====== Text provided ======

As Rev. Billie Watts reminded us previously, “The schools are not talking about these inequities, so the Church must talk about these conditions and realities.”

The minor Prophet Malachi talks about the arrival of God’s joyous kingdom with the question are you ready? Malachi is looking forward to the day when Israel will be restored from the rule of Persia.

Commentator Ann Stewart notes:

Malachi’s proclamation may strike a discordant tone with our Advent expectations. Our preparations are often informed by pastoral images of sweet baby Jesus surrounded by choirs of angels and placid sheep around the manger. Jesus brings serenity, peace on Earth, goodwill to all. And while we can affirm that the coming of Jesus Christ, the prince of peace, is good news of great joy for all people, this does not mean that Christ’s presence demands nothing of us or leaves us unchanged. 

What could Christ’s presence demand of us? What would we have to change?

====== Provided information ======

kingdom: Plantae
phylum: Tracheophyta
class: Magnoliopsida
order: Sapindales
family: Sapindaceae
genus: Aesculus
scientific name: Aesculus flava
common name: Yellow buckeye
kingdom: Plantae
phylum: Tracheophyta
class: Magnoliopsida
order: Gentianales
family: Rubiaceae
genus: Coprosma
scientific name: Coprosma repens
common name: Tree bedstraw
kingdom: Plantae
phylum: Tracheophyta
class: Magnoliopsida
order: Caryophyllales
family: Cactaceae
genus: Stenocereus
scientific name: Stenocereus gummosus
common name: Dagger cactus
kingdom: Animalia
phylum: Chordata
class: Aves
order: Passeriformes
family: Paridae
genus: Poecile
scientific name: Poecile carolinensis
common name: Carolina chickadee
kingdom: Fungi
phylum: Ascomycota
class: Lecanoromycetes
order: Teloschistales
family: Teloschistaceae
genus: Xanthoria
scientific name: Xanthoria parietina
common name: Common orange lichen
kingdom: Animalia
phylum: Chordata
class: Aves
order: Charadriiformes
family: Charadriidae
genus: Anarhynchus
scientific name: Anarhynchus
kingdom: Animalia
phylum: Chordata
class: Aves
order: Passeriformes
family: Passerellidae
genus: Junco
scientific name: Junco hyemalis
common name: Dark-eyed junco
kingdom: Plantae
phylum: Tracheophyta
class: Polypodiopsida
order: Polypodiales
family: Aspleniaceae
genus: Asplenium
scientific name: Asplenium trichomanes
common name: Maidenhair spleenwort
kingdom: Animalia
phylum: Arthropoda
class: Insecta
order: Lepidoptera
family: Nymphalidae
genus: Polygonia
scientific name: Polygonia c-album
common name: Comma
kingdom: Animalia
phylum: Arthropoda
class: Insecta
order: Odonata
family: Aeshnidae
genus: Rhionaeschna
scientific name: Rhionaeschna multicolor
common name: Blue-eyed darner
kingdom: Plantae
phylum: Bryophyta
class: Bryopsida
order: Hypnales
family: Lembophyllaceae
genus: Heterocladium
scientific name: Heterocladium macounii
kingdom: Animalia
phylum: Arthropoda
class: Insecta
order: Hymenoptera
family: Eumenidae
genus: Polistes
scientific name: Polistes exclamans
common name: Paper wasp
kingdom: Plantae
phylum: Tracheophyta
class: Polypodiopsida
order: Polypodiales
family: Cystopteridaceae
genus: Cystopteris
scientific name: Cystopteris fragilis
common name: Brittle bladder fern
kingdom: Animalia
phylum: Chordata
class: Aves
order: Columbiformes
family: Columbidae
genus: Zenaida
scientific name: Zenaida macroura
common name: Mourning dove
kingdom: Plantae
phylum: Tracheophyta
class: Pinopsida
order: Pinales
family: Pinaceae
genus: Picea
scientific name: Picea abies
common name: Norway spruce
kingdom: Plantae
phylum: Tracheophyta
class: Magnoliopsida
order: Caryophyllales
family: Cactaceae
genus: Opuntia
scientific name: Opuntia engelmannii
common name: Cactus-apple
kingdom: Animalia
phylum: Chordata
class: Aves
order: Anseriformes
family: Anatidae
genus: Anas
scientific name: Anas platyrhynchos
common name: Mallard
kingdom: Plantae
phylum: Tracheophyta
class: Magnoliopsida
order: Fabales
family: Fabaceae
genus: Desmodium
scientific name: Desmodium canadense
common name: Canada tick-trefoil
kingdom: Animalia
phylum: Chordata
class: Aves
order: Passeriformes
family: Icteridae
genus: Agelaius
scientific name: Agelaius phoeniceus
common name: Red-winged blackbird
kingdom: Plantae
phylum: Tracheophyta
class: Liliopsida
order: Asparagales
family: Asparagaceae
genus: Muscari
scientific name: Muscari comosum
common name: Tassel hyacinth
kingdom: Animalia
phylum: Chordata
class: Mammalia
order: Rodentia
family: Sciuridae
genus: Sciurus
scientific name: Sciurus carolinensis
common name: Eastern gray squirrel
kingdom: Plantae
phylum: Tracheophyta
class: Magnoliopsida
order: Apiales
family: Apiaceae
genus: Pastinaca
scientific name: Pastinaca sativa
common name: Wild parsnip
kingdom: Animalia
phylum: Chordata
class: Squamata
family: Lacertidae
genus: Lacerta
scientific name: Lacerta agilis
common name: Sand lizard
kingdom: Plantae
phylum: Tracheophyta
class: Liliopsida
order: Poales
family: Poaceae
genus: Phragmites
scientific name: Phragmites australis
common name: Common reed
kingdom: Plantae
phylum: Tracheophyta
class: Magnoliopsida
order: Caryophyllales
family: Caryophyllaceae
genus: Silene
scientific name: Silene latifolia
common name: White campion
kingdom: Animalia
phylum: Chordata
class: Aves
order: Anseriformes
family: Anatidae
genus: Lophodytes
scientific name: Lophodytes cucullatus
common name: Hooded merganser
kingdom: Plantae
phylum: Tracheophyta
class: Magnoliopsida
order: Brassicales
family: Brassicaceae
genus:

======

Work instruction 1: In the Advent passage, which pastoral images does Ann Stewart say often shape our preparations?
Work instruction 2: Please carry on the Advent passage, picking up right after its last sentence.
This material has no connection to the Advent passage.

Written answer 1:
- Sweet baby Jesus
- Choirs of angels surrounding him
- Placid sheep around the manger

Written answer 2:
That’s a powerful question to consider. People who have been addicted to drugs, and or alcohol and who are now trying to be in recovery, know that they generally can’t be around substances, but they know also the need to change behaviors that made them vulnerable for addiction.

People who have been affected in the reality of interpersonal violence, know that they have been manipulated by charm, deceit, and dependency in the insatiable need to exert control over another human being. This can be a Herculean struggle to break away from abusive behavior or to stop exhibiting abusive behavior towards others for fear of having to confront diminished self-esteem.

So where do we need to change our spiritual lives? What do we need to do to break away from this mentality that God’s in control and so therefore we don’t need to do anything. We don’t need to show up.

Luke’s telling of the story of Elizabeth and Zechariah waiting for the birth of their child is interesting. Elizabeth wants to name the child Zechariah after his father.

But it is Zechariah who declares that the child’s name will be John. This underlines a new reality, a new identity. There are other instances in scripture where we see this phenomenon, i.e. Saul who becomes Paul, etc.

Zechariah’s song includes this message:

To shine on those living in darkness and in the shadow of death, to guide our feet into the path of peace. (Luke 1:79)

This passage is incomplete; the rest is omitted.